● WORK TASK: Repeat each entry word for word. Leave any images out of the copy.

* * * * *

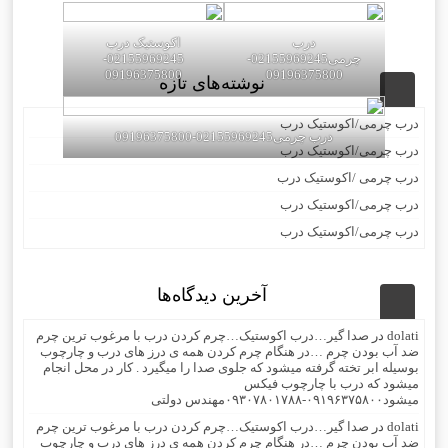
درب
اکوستیک درب
چرمی02155969245-
02155969245-
09196375800
09196375800
نوشته‌های تازه
درب چرمی/اکوستیک درب
درب چرمی02155969245-09196375800
درب چرمی/اکوستیک درب
درب چرمی /اکوستیک درب
درب چرمی/اکوستیک درب
درب چرمی/اکوستیک درب
آخرین دیدگاه‌ها
dolati
در
صدا گیر…درب اکوستیک…چرم کردن درب با مرغوب ترین چرم
ضد آب بودن چرم …در هنگام چرم کردن همه ی درز های درب و چارچوب
بوسیله ابر تخته گرفته میشود که جلوی صدا را میگیرد . کار در محل انجام
میشود که درب با چارچوب فیکس
میشود۰۹۱۹۶۳۷۵۸۰۰-۰۹۳۰۷۸۰۱۷۸۸مهندس دولتی
dolati
در
صدا گیر…درب اکوستیک…چرم کردن درب با مرغوب ترین چرم
ضد آب بودن چرم …در هنگام چرم کردن همه ی درز های درب و چارچوب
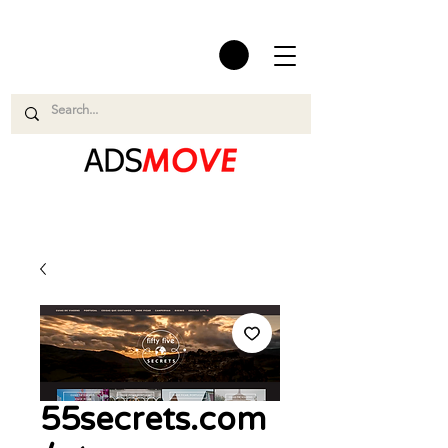
55secrets.com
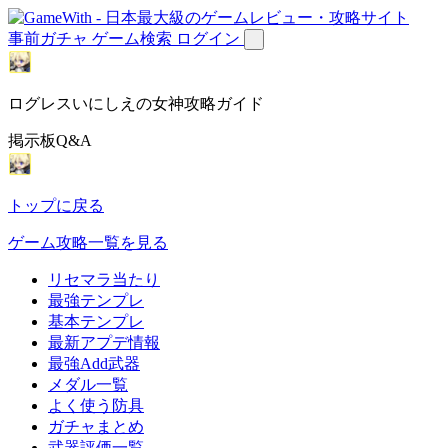
事前ガチャ
ゲーム検索
ログイン
ログレスいにしえの女神攻略ガイド
掲示板Q&A
トップに戻る
ゲーム攻略一覧を見る
リセマラ当たり
最強テンプレ
基本テンプレ
最新アプデ情報
最強Add武器
メダル一覧
よく使う防具
ガチャまとめ
武器評価一覧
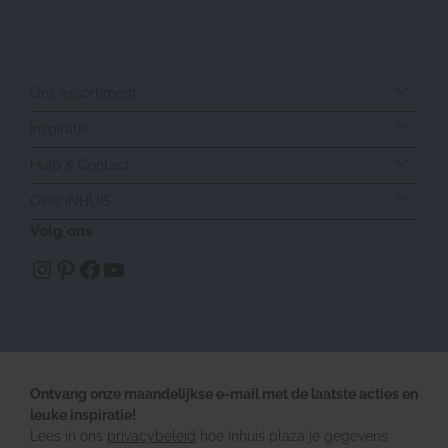
Ons assortiment
Inspiratie
Hulp & Contact
Over INHUIS
Volg ons
https://www.instagram.com/inhuisplaza/
Pinterest
Facebook
YouTube
Ontvang onze maandelijkse e-mail met de laatste acties en
leuke inspiratie!
Lees in ons
privacybeleid
hoe inhuis plaza je gegevens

* * * * *

● OUTPUT OF THE TASK:
درب
اکوستیک درب
چرمی02155969245-
02155969245-
09196375800
09196375800
نوشته‌های تازه
درب چرمی/اکوستیک درب
درب چرمی02155969245-09196375800
درب چرمی/اکوستیک درب
درب چرمی /اکوستیک درب
درب چرمی/اکوستیک درب
درب چرمی/اکوستیک درب
آخرین دیدگاه‌ها
dolati
در
صدا گیر…درب اکوستیک…چرم کردن درب با مرغوب ترین چرم
ضد آب بودن چرم …در هنگام چرم کردن همه ی درز های درب و چارچوب
بوسیله ابر تخته گرفته میشود که جلوی صدا را میگیرد . کار در محل انجام
میشود که درب با چارچوب فیکس
میشود۰۹۱۹۶۳۷۵۸۰۰-۰۹۳۰۷۸۰۱۷۸۸مهندس دولتی
dolati
در
صدا گیر…درب اکوستیک…چرم کردن درب با مرغوب ترین چرم
ضد آب بودن چرم …در هنگام چرم کردن همه ی درز های درب و چارچوب
55secrets.com
事前ガチャ
ゲーム検索
ログイン
ログレスいにしえの女神攻略ガイド
掲示板Q&A
トップに戻る
ゲーム攻略一覧を見る
リセマラ当たり
最強テンプレ
基本テンプレ
最新アプデ情報
最強Add武器
メダル一覧
よく使う防具
ガチャまとめ
武器評価一覧
Ons assortiment
Inspiratie
Hulp & Contact
Over INHUIS
Volg ons
https://www.instagram.com/inhuisplaza/
Pinterest
Facebook
YouTube
Ontvang onze maandelijkse e-mail met de laatste acties en
leuke inspiratie!
Lees in ons
privacybeleid
hoe inhuis plaza je gegevens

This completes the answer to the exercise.